__Task description__: Given the records below, the lines starting at the line with "Remark 3.4. Here" and ending at the line with "1 Hunt, Ryan" should be output exactly, both end lines kept and pictures left out.

__Task inputs__:
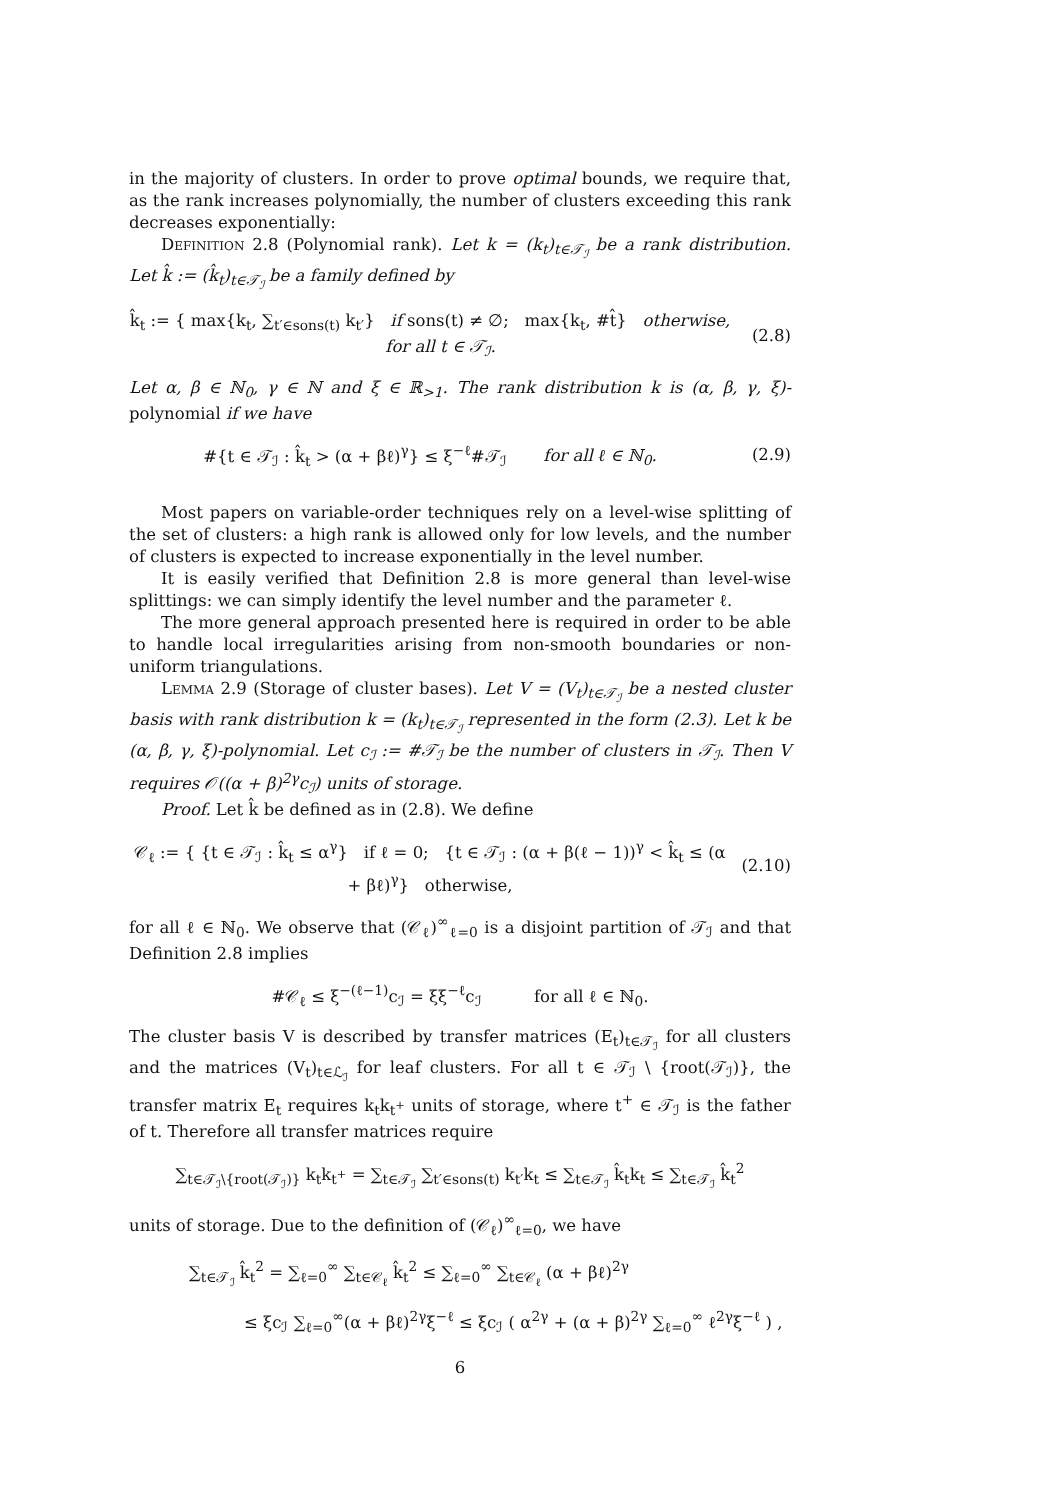in the majority of clusters. In order to prove optimal bounds, we require that, as the rank increases polynomially, the number of clusters exceeding this rank decreases exponentially:
Definition 2.8 (Polynomial rank). Let k = (k<sub>t</sub>)<sub>t∈𝒯<sub>ℐ</sub></sub> be a rank distribution. Let k̂ := (k̂<sub>t</sub>)<sub>t∈𝒯<sub>ℐ</sub></sub> be a family defined by
k̂<sub>t</sub> := { max{k<sub>t</sub>, ∑<sub>t′∈sons(t)</sub> k<sub>t′</sub>} if sons(t) ≠ ∅; max{k<sub>t</sub>, #t̂} otherwise, for all t ∈ 𝒯<sub>ℐ</sub>.
(2.8)
Let α, β ∈ ℕ<sub>0</sub>, γ ∈ ℕ and ξ ∈ ℝ<sub>>1</sub>. The rank distribution k is (α, β, γ, ξ)-polynomial if we have
#{t ∈ 𝒯<sub>ℐ</sub> : k̂<sub>t</sub> > (α + βℓ)<sup>γ</sup>} ≤ ξ<sup>−ℓ</sup>#𝒯<sub>ℐ</sub> for all ℓ ∈ ℕ<sub>0</sub>.
(2.9)
Most papers on variable-order techniques rely on a level-wise splitting of the set of clusters: a high rank is allowed only for low levels, and the number of clusters is expected to increase exponentially in the level number.
It is easily verified that Definition 2.8 is more general than level-wise splittings: we can simply identify the level number and the parameter ℓ.
The more general approach presented here is required in order to be able to handle local irregularities arising from non-smooth boundaries or non-uniform triangulations.
Lemma 2.9 (Storage of cluster bases). Let V = (V<sub>t</sub>)<sub>t∈𝒯<sub>ℐ</sub></sub> be a nested cluster basis with rank distribution k = (k<sub>t</sub>)<sub>t∈𝒯<sub>ℐ</sub></sub> represented in the form (2.3). Let k be (α, β, γ, ξ)-polynomial. Let c<sub>ℐ</sub> := #𝒯<sub>ℐ</sub> be the number of clusters in 𝒯<sub>ℐ</sub>. Then V requires 𝒪((α + β)<sup>2γ</sup>c<sub>ℐ</sub>) units of storage.
Proof. Let k̂ be defined as in (2.8). We define
𝒞<sub>ℓ</sub> := { {t ∈ 𝒯<sub>ℐ</sub> : k̂<sub>t</sub> ≤ α<sup>γ</sup>} if ℓ = 0; {t ∈ 𝒯<sub>ℐ</sub> : (α + β(ℓ − 1))<sup>γ</sup> < k̂<sub>t</sub> ≤ (α + βℓ)<sup>γ</sup>} otherwise,
(2.10)
for all ℓ ∈ ℕ<sub>0</sub>. We observe that (𝒞<sub>ℓ</sub>)<sup>∞</sup><sub>ℓ=0</sub> is a disjoint partition of 𝒯<sub>ℐ</sub> and that Definition 2.8 implies
#𝒞<sub>ℓ</sub> ≤ ξ<sup>−(ℓ−1)</sup>c<sub>ℐ</sub> = ξξ<sup>−ℓ</sup>c<sub>ℐ</sub> for all ℓ ∈ ℕ<sub>0</sub>.
The cluster basis V is described by transfer matrices (E<sub>t</sub>)<sub>t∈𝒯<sub>ℐ</sub></sub> for all clusters and the matrices (V<sub>t</sub>)<sub>t∈ℒ<sub>ℐ</sub></sub> for leaf clusters. For all t ∈ 𝒯<sub>ℐ</sub> \ {root(𝒯<sub>ℐ</sub>)}, the transfer matrix E<sub>t</sub> requires k<sub>t</sub>k<sub>t<sup>+</sup></sub> units of storage, where t<sup>+</sup> ∈ 𝒯<sub>ℐ</sub> is the father of t. Therefore all transfer matrices require
∑<sub>t∈𝒯<sub>ℐ</sub>\{root(𝒯<sub>ℐ</sub>)}</sub> k<sub>t</sub>k<sub>t<sup>+</sup></sub> = ∑<sub>t∈𝒯<sub>ℐ</sub></sub> ∑<sub>t′∈sons(t)</sub> k<sub>t′</sub>k<sub>t</sub> ≤ ∑<sub>t∈𝒯<sub>ℐ</sub></sub> k̂<sub>t</sub>k<sub>t</sub> ≤ ∑<sub>t∈𝒯<sub>ℐ</sub></sub> k̂<sub>t</sub><sup>2</sup>
units of storage. Due to the definition of (𝒞<sub>ℓ</sub>)<sup>∞</sup><sub>ℓ=0</sub>, we have
∑<sub>t∈𝒯<sub>ℐ</sub></sub> k̂<sub>t</sub><sup>2</sup> = ∑<sub>ℓ=0</sub><sup>∞</sup> ∑<sub>t∈𝒞<sub>ℓ</sub></sub> k̂<sub>t</sub><sup>2</sup> ≤ ∑<sub>ℓ=0</sub><sup>∞</sup> ∑<sub>t∈𝒞<sub>ℓ</sub></sub> (α + βℓ)<sup>2γ</sup>
≤ ξc<sub>ℐ</sub> ∑<sub>ℓ=0</sub><sup>∞</sup>(α + βℓ)<sup>2γ</sup>ξ<sup>−ℓ</sup> ≤ ξc<sub>ℐ</sub> ( α<sup>2γ</sup> + (α + β)<sup>2γ</sup> ∑<sub>ℓ=0</sub><sup>∞</sup> ℓ<sup>2γ</sup>ξ<sup>−ℓ</sup> ) ,
6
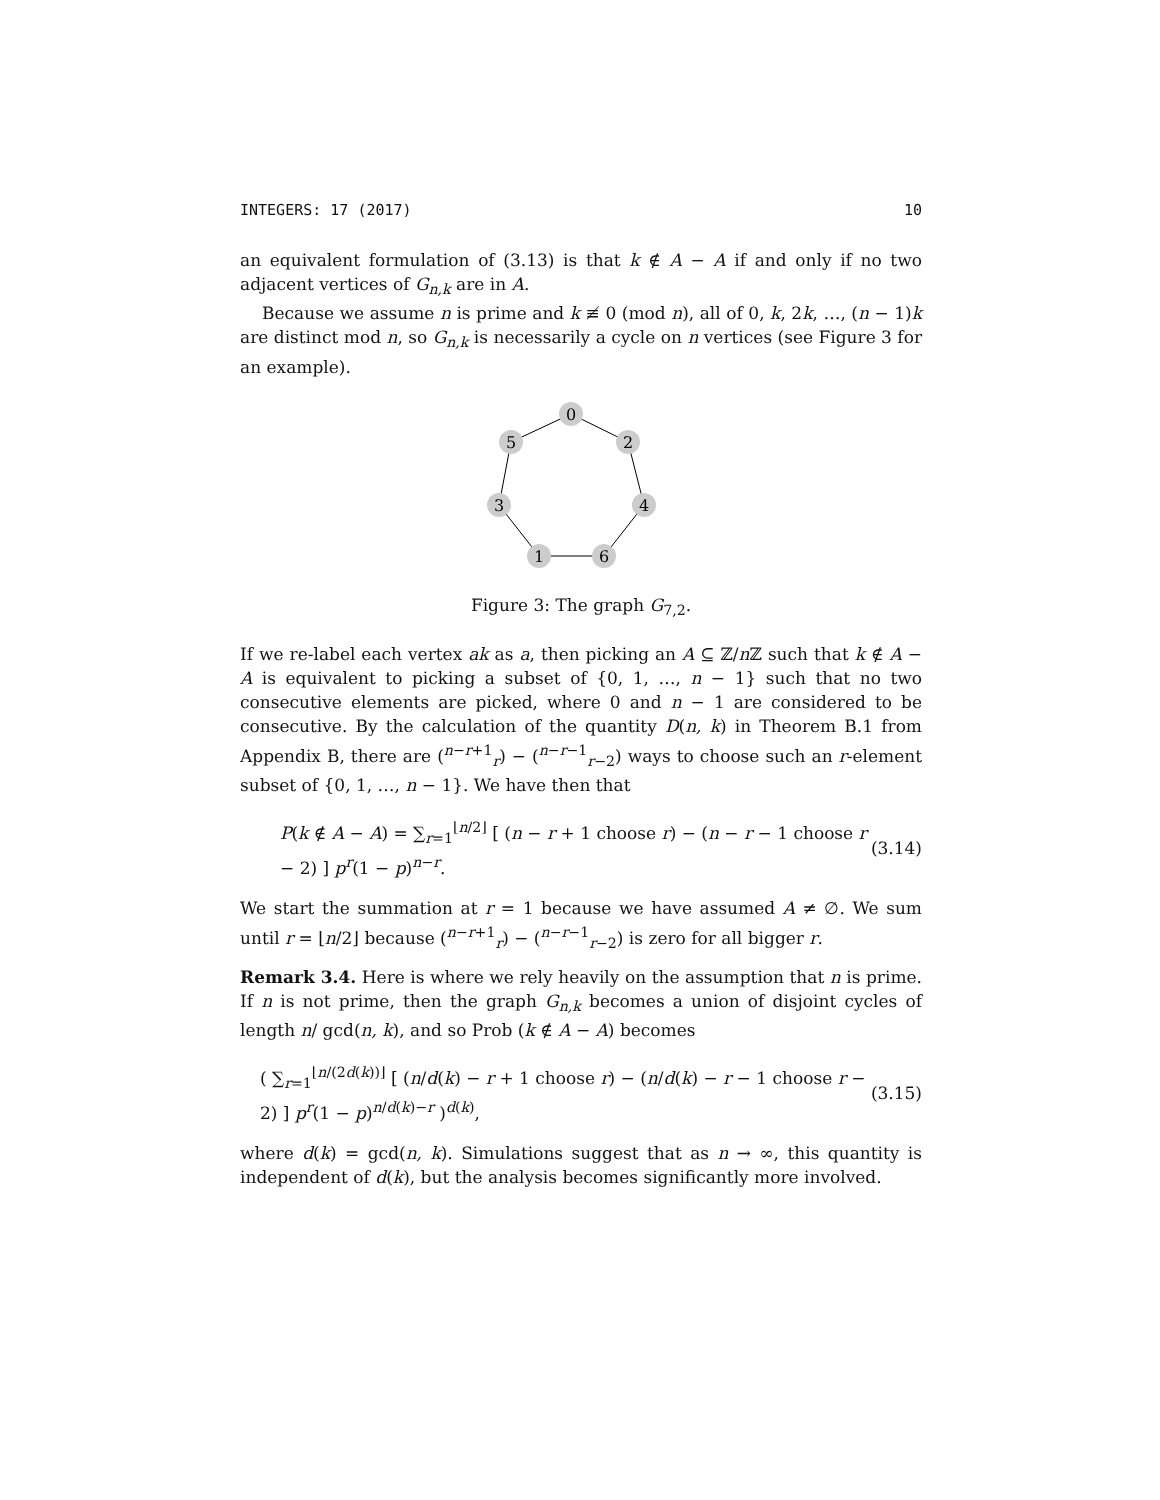INTEGERS: 17 (2017) 10
an equivalent formulation of (3.13) is that k ∉ A − A if and only if no two adjacent vertices of G<sub>n,k</sub> are in A.
Because we assume n is prime and k ≢ 0 (mod n), all of 0, k, 2k, …, (n − 1)k are distinct mod n, so G<sub>n,k</sub> is necessarily a cycle on n vertices (see Figure 3 for an example).
0
2
4
6
1
3
5
Figure 3: The graph G<sub>7,2</sub>.
If we re-label each vertex ak as a, then picking an A ⊆ ℤ/n ℤ such that k ∉ A − A is equivalent to picking a subset of {0, 1, …, n − 1} such that no two consecutive elements are picked, where 0 and n − 1 are considered to be consecutive. By the calculation of the quantity D(n, k) in Theorem B.1 from Appendix B, there are (<sup>n−r+1</sup><sub>r</sub>) − (<sup>n−r−1</sup><sub>r−2</sub>) ways to choose such an r-element subset of {0, 1, …, n − 1}. We have then that
P(k ∉ A − A) = ∑<sub>r=1</sub><sup>⌊n/2⌋</sup> [ (n − r + 1 choose r) − (n − r − 1 choose r − 2) ] p<sup>r</sup>(1 − p)<sup>n−r</sup>. (3.14)
We start the summation at r = 1 because we have assumed A ≠ ∅. We sum until r = ⌊n/2⌋ because (<sup>n−r+1</sup><sub>r</sub>) − (<sup>n−r−1</sup><sub>r−2</sub>) is zero for all bigger r.
Remark 3.4. Here is where we rely heavily on the assumption that n is prime. If n is not prime, then the graph G<sub>n,k</sub> becomes a union of disjoint cycles of length n/ gcd(n, k), and so Prob (k ∉ A − A) becomes
( ∑<sub>r=1</sub><sup>⌊n/(2d(k))⌋</sup> [ (n/d(k) − r + 1 choose r) − (n/d(k) − r − 1 choose r − 2) ] p<sup>r</sup>(1 − p)<sup>n/d(k)−r</sup> )<sup>d(k)</sup>, (3.15)
where d(k) = gcd(n, k). Simulations suggest that as n → ∞, this quantity is independent of d(k), but the analysis becomes significantly more involved.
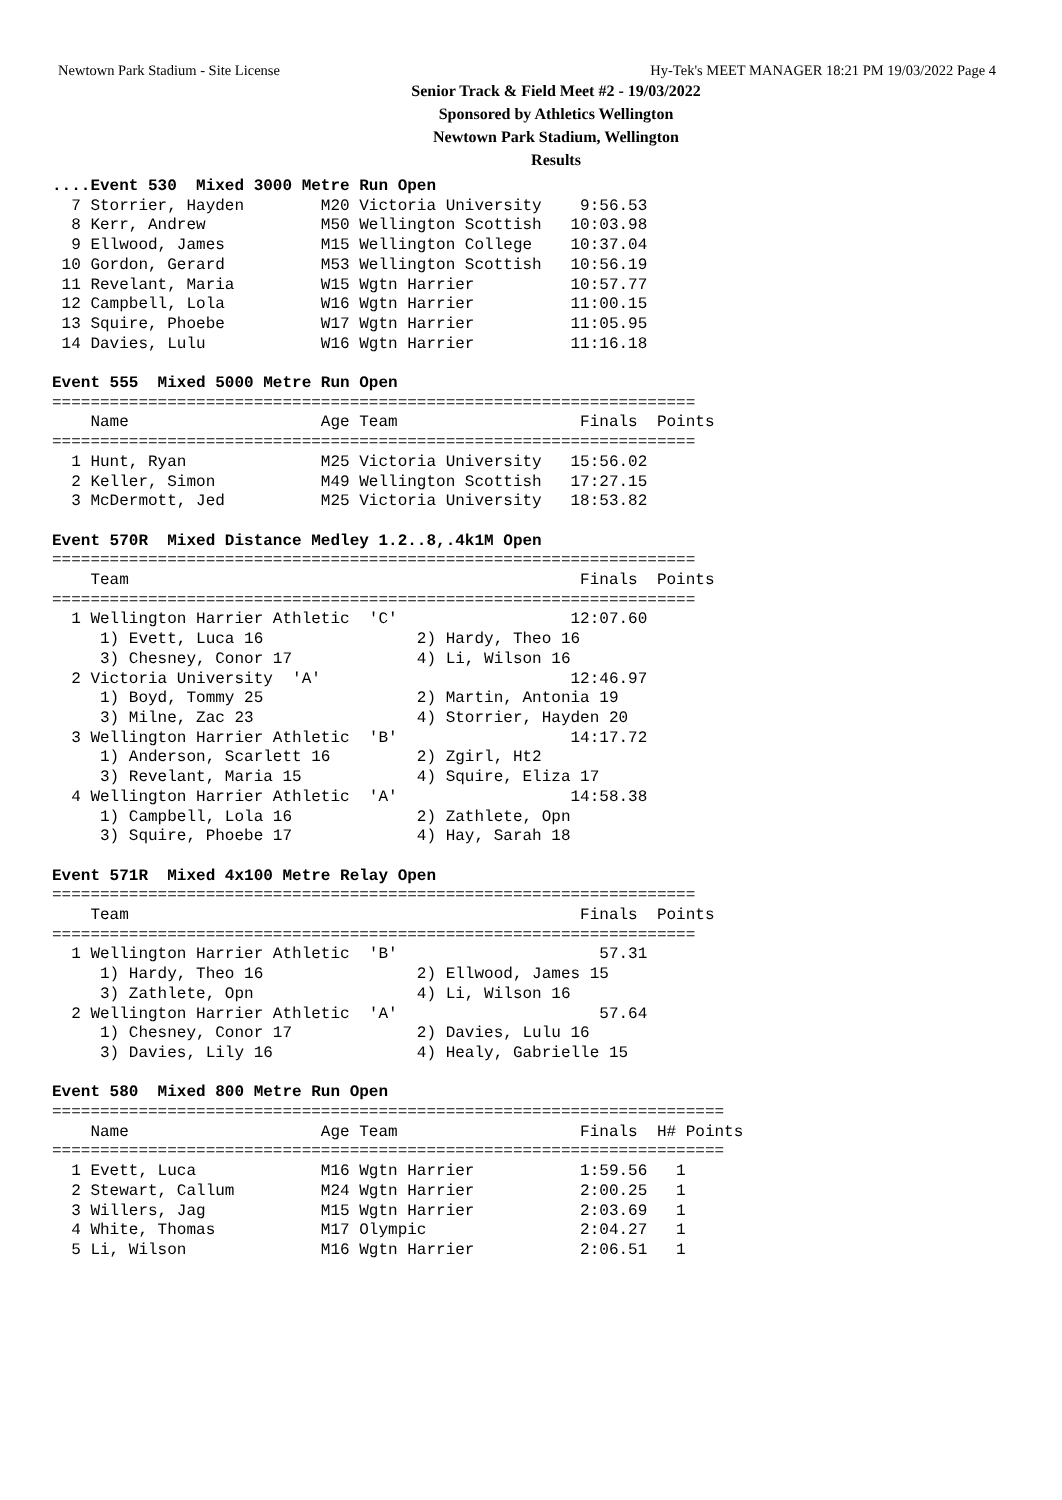Newtown Park Stadium - Site License Hy-Tek's MEET MANAGER 18:21 PM 19/03/2022 Page 4
Senior Track & Field Meet #2 - 19/03/2022
Sponsored by Athletics Wellington
Newtown Park Stadium, Wellington
Results
....Event 530  Mixed 3000 Metre Run Open
  7 Storrier, Hayden        M20 Victoria University    9:56.53
  8 Kerr, Andrew            M50 Wellington Scottish   10:03.98
  9 Ellwood, James          M15 Wellington College    10:37.04
 10 Gordon, Gerard          M53 Wellington Scottish   10:56.19
 11 Revelant, Maria         W15 Wgtn Harrier          10:57.77
 12 Campbell, Lola          W16 Wgtn Harrier          11:00.15
 13 Squire, Phoebe          W17 Wgtn Harrier          11:05.95
 14 Davies, Lulu            W16 Wgtn Harrier          11:16.18

Event 555  Mixed 5000 Metre Run Open
===================================================================
    Name                    Age Team                   Finals  Points
===================================================================
  1 Hunt, Ryan              M25 Victoria University   15:56.02
  2 Keller, Simon           M49 Wellington Scottish   17:27.15
  3 McDermott, Jed          M25 Victoria University   18:53.82

Event 570R  Mixed Distance Medley 1.2..8,.4k1M Open
===================================================================
    Team                                               Finals  Points
===================================================================
  1 Wellington Harrier Athletic  'C'                  12:07.60
     1) Evett, Luca 16                2) Hardy, Theo 16
     3) Chesney, Conor 17             4) Li, Wilson 16
  2 Victoria University  'A'                          12:46.97
     1) Boyd, Tommy 25                2) Martin, Antonia 19
     3) Milne, Zac 23                 4) Storrier, Hayden 20
  3 Wellington Harrier Athletic  'B'                  14:17.72
     1) Anderson, Scarlett 16         2) Zgirl, Ht2
     3) Revelant, Maria 15            4) Squire, Eliza 17
  4 Wellington Harrier Athletic  'A'                  14:58.38
     1) Campbell, Lola 16             2) Zathlete, Opn
     3) Squire, Phoebe 17             4) Hay, Sarah 18

Event 571R  Mixed 4x100 Metre Relay Open
===================================================================
    Team                                               Finals  Points
===================================================================
  1 Wellington Harrier Athletic  'B'                     57.31
     1) Hardy, Theo 16                2) Ellwood, James 15
     3) Zathlete, Opn                 4) Li, Wilson 16
  2 Wellington Harrier Athletic  'A'                     57.64
     1) Chesney, Conor 17             2) Davies, Lulu 16
     3) Davies, Lily 16               4) Healy, Gabrielle 15

Event 580  Mixed 800 Metre Run Open
======================================================================
    Name                    Age Team                   Finals  H# Points
======================================================================
  1 Evett, Luca             M16 Wgtn Harrier           1:59.56   1
  2 Stewart, Callum         M24 Wgtn Harrier           2:00.25   1
  3 Willers, Jag            M15 Wgtn Harrier           2:03.69   1
  4 White, Thomas           M17 Olympic                2:04.27   1
  5 Li, Wilson              M16 Wgtn Harrier           2:06.51   1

__Expected answer__:
Remark 3.4. Here is where we rely heavily on the assumption that n is prime. If n is not prime, then the graph G<sub>n,k</sub> becomes a union of disjoint cycles of length n/ gcd(n, k), and so Prob (k ∉ A − A) becomes
( ∑<sub>r=1</sub><sup>⌊n/(2d(k))⌋</sup> [ (n/d(k) − r + 1 choose r) − (n/d(k) − r − 1 choose r − 2) ] p<sup>r</sup>(1 − p)<sup>n/d(k)−r</sup> )<sup>d(k)</sup>, (3.15)
where d(k) = gcd(n, k). Simulations suggest that as n → ∞, this quantity is independent of d(k), but the analysis becomes significantly more involved.
Newtown Park Stadium - Site License Hy-Tek's MEET MANAGER 18:21 PM 19/03/2022 Page 4
Senior Track & Field Meet #2 - 19/03/2022
Sponsored by Athletics Wellington
Newtown Park Stadium, Wellington
Results
....Event 530  Mixed 3000 Metre Run Open
  7 Storrier, Hayden        M20 Victoria University    9:56.53
  8 Kerr, Andrew            M50 Wellington Scottish   10:03.98
  9 Ellwood, James          M15 Wellington College    10:37.04
 10 Gordon, Gerard          M53 Wellington Scottish   10:56.19
 11 Revelant, Maria         W15 Wgtn Harrier          10:57.77
 12 Campbell, Lola          W16 Wgtn Harrier          11:00.15
 13 Squire, Phoebe          W17 Wgtn Harrier          11:05.95
 14 Davies, Lulu            W16 Wgtn Harrier          11:16.18

Event 555  Mixed 5000 Metre Run Open
===================================================================
    Name                    Age Team                   Finals  Points
===================================================================
  1 Hunt, Ryan              M25 Victoria University   15:56.02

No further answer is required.